La jornada en la costa ceutí ha comenzado este viernes marcada por un despliegue preventivo inusual. La Policía Nacional se ha visto obligada a desplegar un dispositivo de custodia para proteger a los operarios de la empresa Servilimpce en la playa de El Trampolín. Esta medida de fuerza busca asegurar que las labores de higienización puedan completarse sin los incidentes que paralizaron la actividad apenas 24 horas antes, en un escenario de alta tensión por la presión migratoria acumulada en la zona.

El fracaso del desalojo previo y la interrupción de servicios

Lo que debía ser una operación rutinaria de limpieza se transformó el jueves en un repliegue táctico. Tras un intento inicial de despejar la playa, cientos de personas que habían sido desalojadas volvieron a ocupar la arena en cuestión de minutos. Lo que en un principio parecía un regreso momentáneo para recuperar pertenencias personales como teléfonos o documentación, derivó rápidamente en la reconstrucción de campamentos improvisados.

Ante la imposibilidad de garantizar la integridad física de los trabajadores de limpieza, la Ciudad Autónoma optó por suspender el operativo de desinfección. La orden fue clara: no se retomaría el trabajo hasta que la seguridad estuviera plenamente garantizada, lo que ha desembocado en el acompañamiento policial que hoy supervisa cada movimiento de las brigadas de limpieza entre las tiendas y asentamientos.

Contexto humanitario y administrativo en las inmediaciones de la desaladora

Mientras los operarios retiran residuos y acondicionan el terreno, la mirada se desplaza hacia los muros de la Planta Desaladora de Ceuta. Allí, más de un millar de personas observan el despliegue a la espera de una resolución a su situación. La gestión de esta crisis no solo es logística, sino también jurídica, dada la heterogeneidad de los perfiles presentes en El Trampolín:

  • Colectivo Subsahariano: Procedentes mayoritariamente de zonas en conflicto o con altos índices de peligrosidad, lo que suele traducirse en una mayor tasa de concesiones de estatuto de refugiado o asilo político.
  • Colectivo Magrebí: Formado principalmente por ciudadanos marroquíes, cuya situación administrativa es mucho más compleja debido a los acuerdos de devolución y una tasa de aprobación de asilo que apenas alcanza el 5%.

Incertidumbre ante las futuras órdenes de expulsión

La situación en la playa de El Trampolín es un reflejo de la inestabilidad que vive la frontera sur. Con la limpieza escoltada se recupera temporalmente el control sanitario, pero el horizonte legal para muchos de los allí presentes apunta hacia la repatriación.
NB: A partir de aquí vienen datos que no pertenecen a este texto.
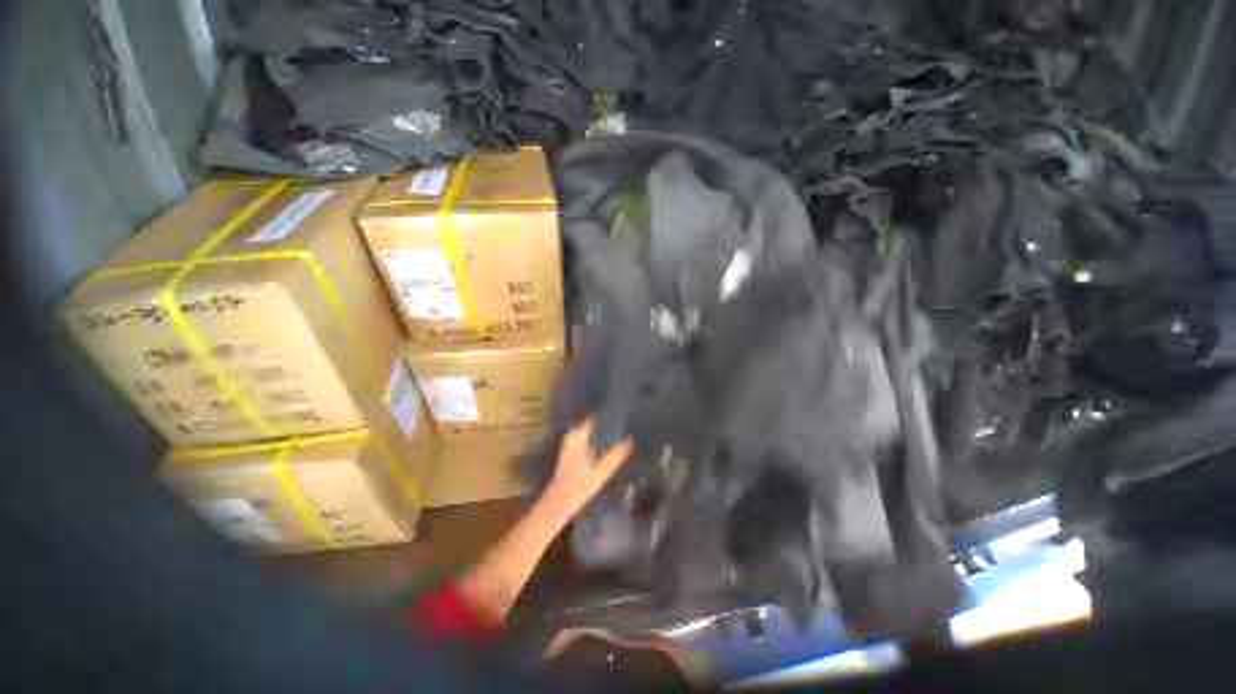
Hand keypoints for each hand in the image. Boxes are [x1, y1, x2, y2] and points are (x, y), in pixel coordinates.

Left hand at [543, 418, 633, 516]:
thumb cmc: (580, 485)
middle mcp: (572, 434)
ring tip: (621, 437)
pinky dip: (598, 442)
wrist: (560, 503)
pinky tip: (610, 448)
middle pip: (594, 424)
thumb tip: (630, 440)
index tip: (625, 418)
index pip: (596, 417)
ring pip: (592, 433)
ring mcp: (570, 442)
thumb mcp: (603, 470)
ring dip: (604, 435)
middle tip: (626, 429)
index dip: (610, 417)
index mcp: (577, 435)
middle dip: (609, 426)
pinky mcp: (571, 451)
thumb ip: (618, 453)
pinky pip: (588, 440)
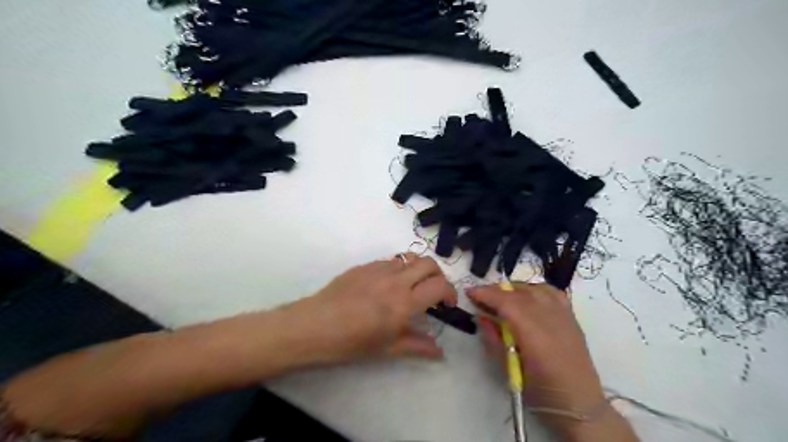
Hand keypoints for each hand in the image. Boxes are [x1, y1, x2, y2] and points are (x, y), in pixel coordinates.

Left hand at [282, 254, 455, 363]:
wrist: (313, 326)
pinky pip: (389, 261)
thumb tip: (440, 352)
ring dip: (417, 270)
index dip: (450, 292)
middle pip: (428, 263)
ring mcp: (378, 269)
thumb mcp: (387, 349)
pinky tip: (386, 286)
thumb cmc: (351, 342)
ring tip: (410, 287)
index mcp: (404, 302)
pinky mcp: (364, 266)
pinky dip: (397, 269)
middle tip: (432, 291)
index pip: (439, 285)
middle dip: (438, 274)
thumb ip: (417, 346)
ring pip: (408, 258)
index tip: (446, 304)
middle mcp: (395, 280)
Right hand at [470, 284, 604, 427]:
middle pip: (518, 292)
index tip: (470, 293)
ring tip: (502, 297)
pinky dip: (534, 290)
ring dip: (514, 289)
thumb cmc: (540, 391)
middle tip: (480, 297)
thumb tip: (481, 317)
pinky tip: (527, 297)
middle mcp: (549, 317)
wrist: (579, 403)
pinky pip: (551, 292)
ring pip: (534, 288)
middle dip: (496, 290)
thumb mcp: (508, 370)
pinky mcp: (571, 317)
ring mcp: (563, 315)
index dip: (486, 294)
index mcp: (532, 333)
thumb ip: (493, 340)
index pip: (506, 302)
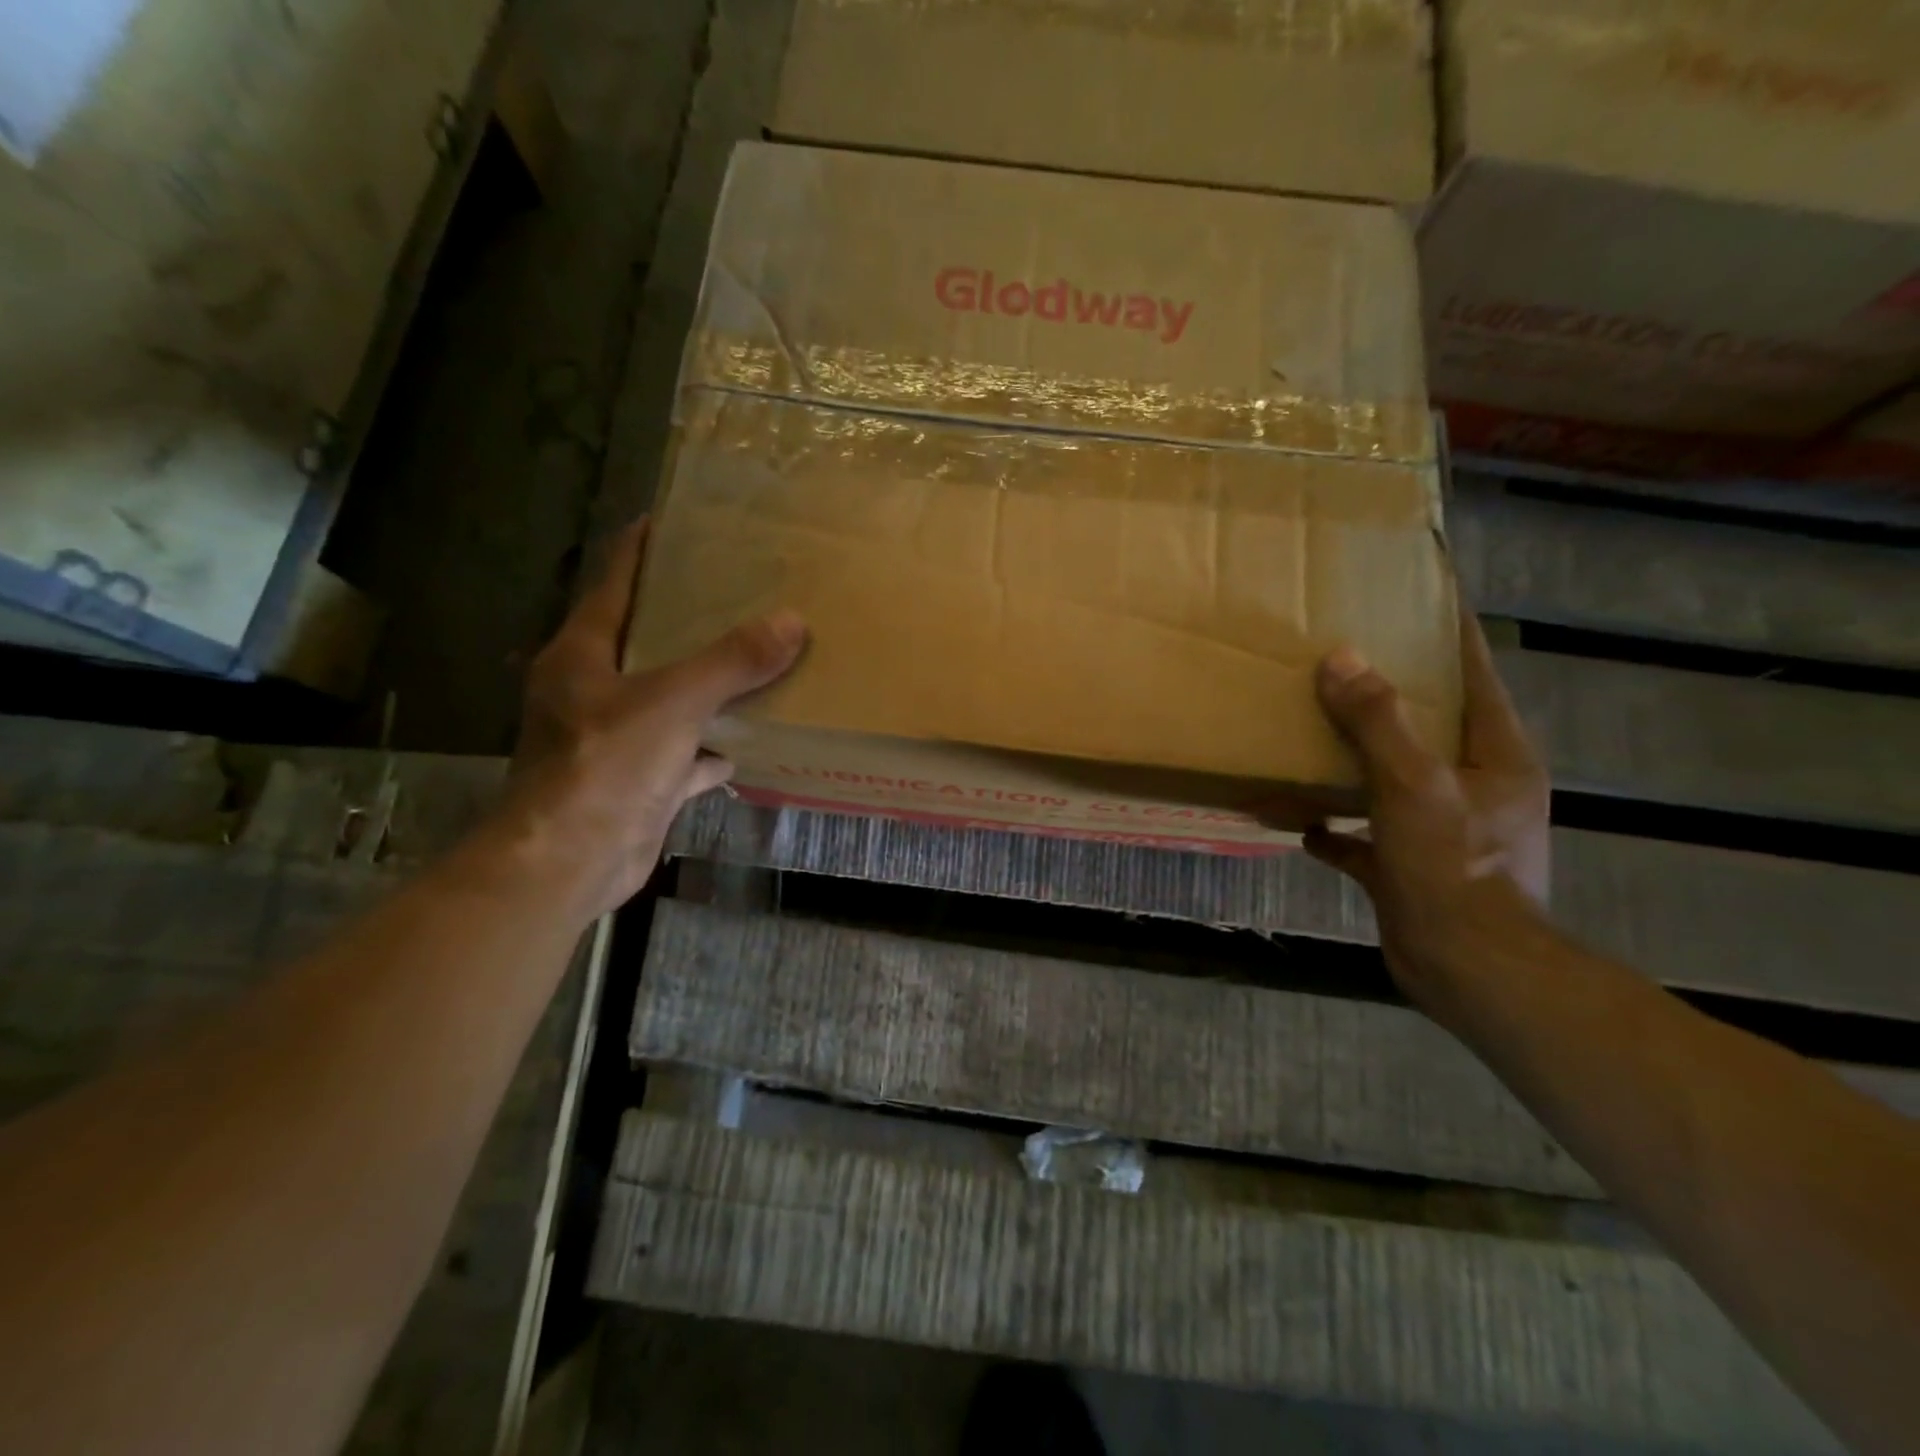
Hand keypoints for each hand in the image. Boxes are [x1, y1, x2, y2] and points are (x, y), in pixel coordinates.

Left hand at [489, 519, 805, 921]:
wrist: (570, 862)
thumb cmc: (605, 766)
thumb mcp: (672, 702)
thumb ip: (731, 661)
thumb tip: (792, 622)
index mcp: (584, 654)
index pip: (616, 584)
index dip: (643, 550)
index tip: (679, 523)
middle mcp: (594, 689)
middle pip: (648, 640)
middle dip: (692, 619)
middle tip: (743, 591)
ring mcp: (616, 738)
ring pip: (671, 697)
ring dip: (709, 684)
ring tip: (759, 657)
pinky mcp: (640, 779)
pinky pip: (686, 751)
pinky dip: (716, 746)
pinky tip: (753, 739)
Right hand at [1304, 607, 1550, 1013]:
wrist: (1466, 969)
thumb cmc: (1453, 867)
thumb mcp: (1413, 785)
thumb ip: (1378, 722)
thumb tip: (1340, 659)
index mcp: (1494, 755)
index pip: (1474, 673)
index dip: (1448, 633)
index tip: (1416, 595)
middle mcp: (1473, 785)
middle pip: (1427, 723)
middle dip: (1385, 692)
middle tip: (1338, 659)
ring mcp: (1441, 829)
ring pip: (1391, 776)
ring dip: (1352, 758)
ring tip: (1308, 730)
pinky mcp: (1408, 866)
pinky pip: (1364, 833)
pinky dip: (1333, 826)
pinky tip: (1295, 819)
Se prevé que en las próximas jornadas comiencen a notificarse las primeras órdenes oficiales de expulsión para aquellos perfiles con menores posibilidades de protección internacional.

Por el momento, la prioridad de las autoridades locales es mantener un equilibrio precario entre la asistencia humanitaria y la recuperación de los espacios públicos para el uso común, evitando que el deterioro de la higiene en la zona de la desaladora se convierta en un problema de salud pública añadido a la crisis migratoria.